Required work »
A - List the layers and components that the chocolate pumpkin cake post below says make up the cake.
B - Using the chocolate pumpkin cake post below, answer these questions:
(i) Which two parts of the cake does the post suggest making a few days ahead?
(ii) What should be done to the cake layers before they are wrapped in plastic wrap?
(iii) Besides plenty of cocoa powder, what does the recipe add to boost the chocolate flavor?
C - Pick up the chocolate pumpkin cake post below after its last sentence and keep writing it.

Study text »

--- START ---

So today I present to you this awesome and delicious dark chocolate cake with pumpkin Italian buttercream (which I already hinted at in my last post), filled with a salted caramel sauce, and topped with dark chocolate ganache.
It’s the best! I was soooo thrilled with how the buttercream turned out. I’d never made pumpkin buttercream before, and I wasn’t too sure the flavor would work well with a light Italian buttercream base, but seriously guys, this buttercream tastes amazing!
If you love pumpkin and chocolate, you’d better make sure you put this cake on your Halloween to-bake list
I have to admit, though, because this cake consists of quite a few elements, it’s not one of the easiest cake projects. Not that it’s difficult to make, exactly, but it will take you some time in the kitchen to whip it up.
My suggestion? Make the chocolate cake layers and the salted caramel sauce a few days ahead. The caramel will keep for aaaages if you can keep your hands of it, and I always think that the flavor of the cake layers only improves with a night or two in the fridge. And bonus: a cool cake is much easier to cut in half 😉
Just make sure to allow the cake layers to cool to room temperature first before wrapping them tightly in plastic wrap and storing them in the fridge.
Oh, and while we’re on the topic of cake layers, this chocolate cake is the best! If you like my recipe for chocolate cupcakes (aka: the best chocolate cupcakes ever!), I’m pretty sure you’ll love this cake, too, because the recipes are quite similar. Like the cupcakes, this chocolate cake is moist, dense and extremely chocolatey!
As I can’t stand it when chocolate cake doesn’t taste like chocolate I made sure to add plenty of cocoa powder to this recipe when I developed it a few years ago. That, and a little hint of coffee, just to give the chocolate flavor a little boost. If you hate to actually drink coffee (I know I do), don’t worry: you won’t taste the coffee. It just deepens the flavor of the chocolate.

--- END ---

The data »
--- START ---

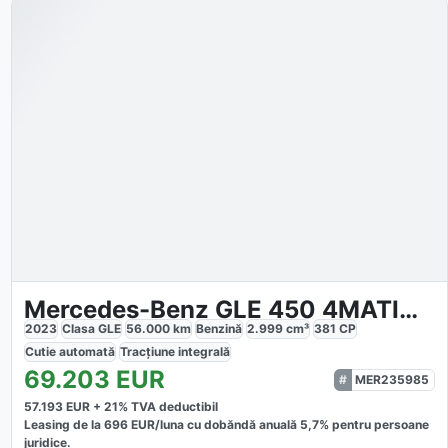
Mercedes-Benz GLE 450 4MATIC AIRMATIC
2023
Clasa GLE
56.000
km
Benzină
2.999
cm³
381
CP
Cutie
automată
Tracțiune
integrală
69.203
EUR
MER235985
57.193
EUR +
21
% TVA deductibil
Leasing de la
696
EUR/luna
cu dobăndă
anuală
5,7
% pentru persoane
juridice.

--- END ---

Answer set »
A -
- Dark chocolate cake
- Pumpkin Italian buttercream
- Salted caramel sauce (filling)
- Dark chocolate ganache (topping)

B -
(i) The chocolate cake layers and the salted caramel sauce.
(ii) They should be allowed to cool to room temperature.
(iii) A little hint of coffee.

C -
Oh, and by the way, the recipe for the chocolate cake layers is super easy, too! Just a matter of mixing sugar, oil and eggs together, then adding wet and dry ingredients and mixing again. Pour into a pan, bake and you’re done!
I love easy recipes…
The recipe for pumpkin buttercream is a bit more difficult though, but only for inexperienced bakers… If you’ve made Italian buttercream before, or if you’ve worked with a sugar or candy thermometer before, I’m sure you can do it with one hand tied behind your back. Well, only if you own a stand mixer, I guess… It’s hard to hold a hand held mixer and pouring syrup into egg whites with just one hand
Anyway, my point is, making Italian buttercream is really not that difficult at all. If you happen to be a novice baker, just take your time to read through the instructions, maybe check out my post on Italian buttercream and give it a go! There’s not much that can go wrong… Just be careful with the hot sugar syrup.
Once you’ve made the Italian buttercream base, you mix in a spicy pumpkin puree until the mixture looks gorgeously golden and fluffy, and that’s the buttercream done, too. Whip up a little chocolate ganache, spoon it over the cake, allow to set, and dive in!
Oh, and don’t you just love the rustic look of this cake? I decided just to give it a crumbcoat, so you can still see the layers underneath a bit through the outer layer of buttercream. I’ve seen cakes decorated like this on Pinterest, and thought it would be perfect for this cake!
- 200g (or 1 cup) granulated sugar
- ½ teaspoon table salt
- 60ml (or ¼ cup) water
- 30g (or 2 tablespoons) unsalted butter, cubed
- 120ml (or ½ cup) heavy whipping cream
- 290g (or 1⅓ cup + 2 teaspoons) granulated sugar
- 240g (or 1 cup + 4 teaspoons, packed) light brown sugar
- 120ml (or ½ cup) sunflower oil, or another neutral tasting vegetable oil
- 2 large eggs (about 110g)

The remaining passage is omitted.